Home | About | Sematext search-lucene.com search-hadoop.com
 Search Hadoop and all its subprojects:

Switch to Threaded View
HBase >> mail # user >> HDFS Restart with Replication


Copy link to this message
-
Re: HDFS Restart with Replication
Doing a bin/stop-hbase.sh is the way to go, then on the Hadoop side
you do stop-all.sh. I think your ordering is correct but I'm not sure
you are using the right commands.

J-D

On Fri, Aug 2, 2013 at 8:27 AM, Patrick Schless
<[EMAIL PROTECTED]> wrote:
> Ah, I bet the issue is that I'm stopped the HMaster, but not the Region
> Servers, then restarting HDFS. What's the correct order of operations for
> bouncing everything?
>
>
> On Thu, Aug 1, 2013 at 5:21 PM, Jean-Daniel Cryans <[EMAIL PROTECTED]>wrote:
>
>> Can you follow the life of one of those blocks though the Namenode and
>> datanode logs? I'd suggest you start by doing a fsck on one of those
>> files with the option that gives the block locations first.
>>
>> By the way why do you have split logs? Are region servers dying every
>> time you try out something?
>>
>> On Thu, Aug 1, 2013 at 3:16 PM, Patrick Schless
>> <[EMAIL PROTECTED]> wrote:
>> > Yup, 14 datanodes, all check back in. However, all of the corrupt files
>> > seem to be splitlogs from data05. This is true even though I've done
>> > several restarts (each restart adding a few missing blocks). There's
>> > nothing special about data05, and it seems to be in the cluster, the same
>> > as anyone else.
>> >
>> >
>> > On Thu, Aug 1, 2013 at 5:04 PM, Jean-Daniel Cryans <[EMAIL PROTECTED]
>> >wrote:
>> >
>> >> I can't think of a way how your missing blocks would be related to
>> >> HBase replication, there's something else going on. Are all the
>> >> datanodes checking back in?
>> >>
>> >> J-D
>> >>
>> >> On Thu, Aug 1, 2013 at 2:17 PM, Patrick Schless
>> >> <[EMAIL PROTECTED]> wrote:
>> >> > I'm running:
>> >> > CDH4.1.2
>> >> > HBase 0.92.1
>> >> > Hadoop 2.0.0
>> >> >
>> >> > Is there an issue with restarting a standby cluster with replication
>> >> > running?

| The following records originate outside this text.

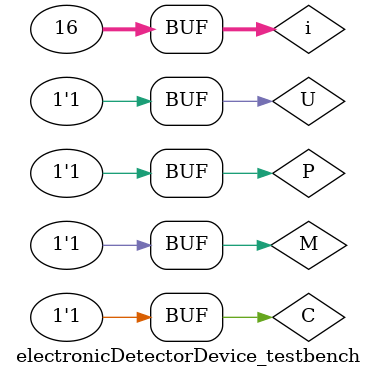
<source format=sv>
module electronicDetectorDevice (U, P, C, M, discount, stolen);   

	input logic U, P, C, M;
	output logic discount, stolen;

	// Logic to determine if LED for discount and LED for stolen should be on
 
	assign discount = P | (U & C);
	assign stolen = (U & ~P & ~M) | (~U & ~C & ~M);
 
endmodule  
 
module electronicDetectorDevice_testbench();  
	
	logic U, P, C, M, discount, stolen;
  
	electronicDetectorDevice dut (U, P, C, M, discount, stolen);  
  
	// Try all combinations of inputs.  
	integer i;   
	initial begin
 
	for(i = 0; i < 2**4; i++) begin  
		{U, P, C, M} = i; #10;  
	end //for loop
	
 end //initial
 
endmodule  
</source>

I am doing the following on the standby cluster:
>> >> >
>> >> > - stop hmaster
>> >> > - stop name_node
>> >> > - start name_node
>> >> > - start hmaster
>> >> >
>> >> > When the name node comes back up, it's reliably missing blocks. I
>> started
>> >> > with 0 missing blocks, and have run through this scenario a few times,
>> >> and
>> >> > am up to 46 missing blocks, all from the table that is the standby for
>> >> our
>> >> > production table (in a different datacenter). The missing blocks all
>> are
>> >> > from the same table, and look like:
>> >> >
>> >> > blk_-2036986832155369224 /hbase/splitlog/data01.sea01.staging.tdb.com
>> >> > ,60020,1372703317824_hdfs%3A%2F%2Fname-node.sea01.staging.tdb.com
>> >> > %3A8020%2Fhbase%2F.logs%2Fdata05.sea01.staging.tdb.com
>> >> > %2C60020%2C1373557074890-splitting%2Fdata05.sea01.staging.tdb.com
>> >> >
>> >>
>> %252C60020%252C1373557074890.1374960698485/tempodb-data/c9cdd64af0bfed70da154c219c69d62d/recovered.edits/0000000001366319450.temp
>> >> >
>> >> > Do I have to stop replication before restarting the standby?
>> >> >
>> >> > Thanks,
>> >> > Patrick
>> >>
>>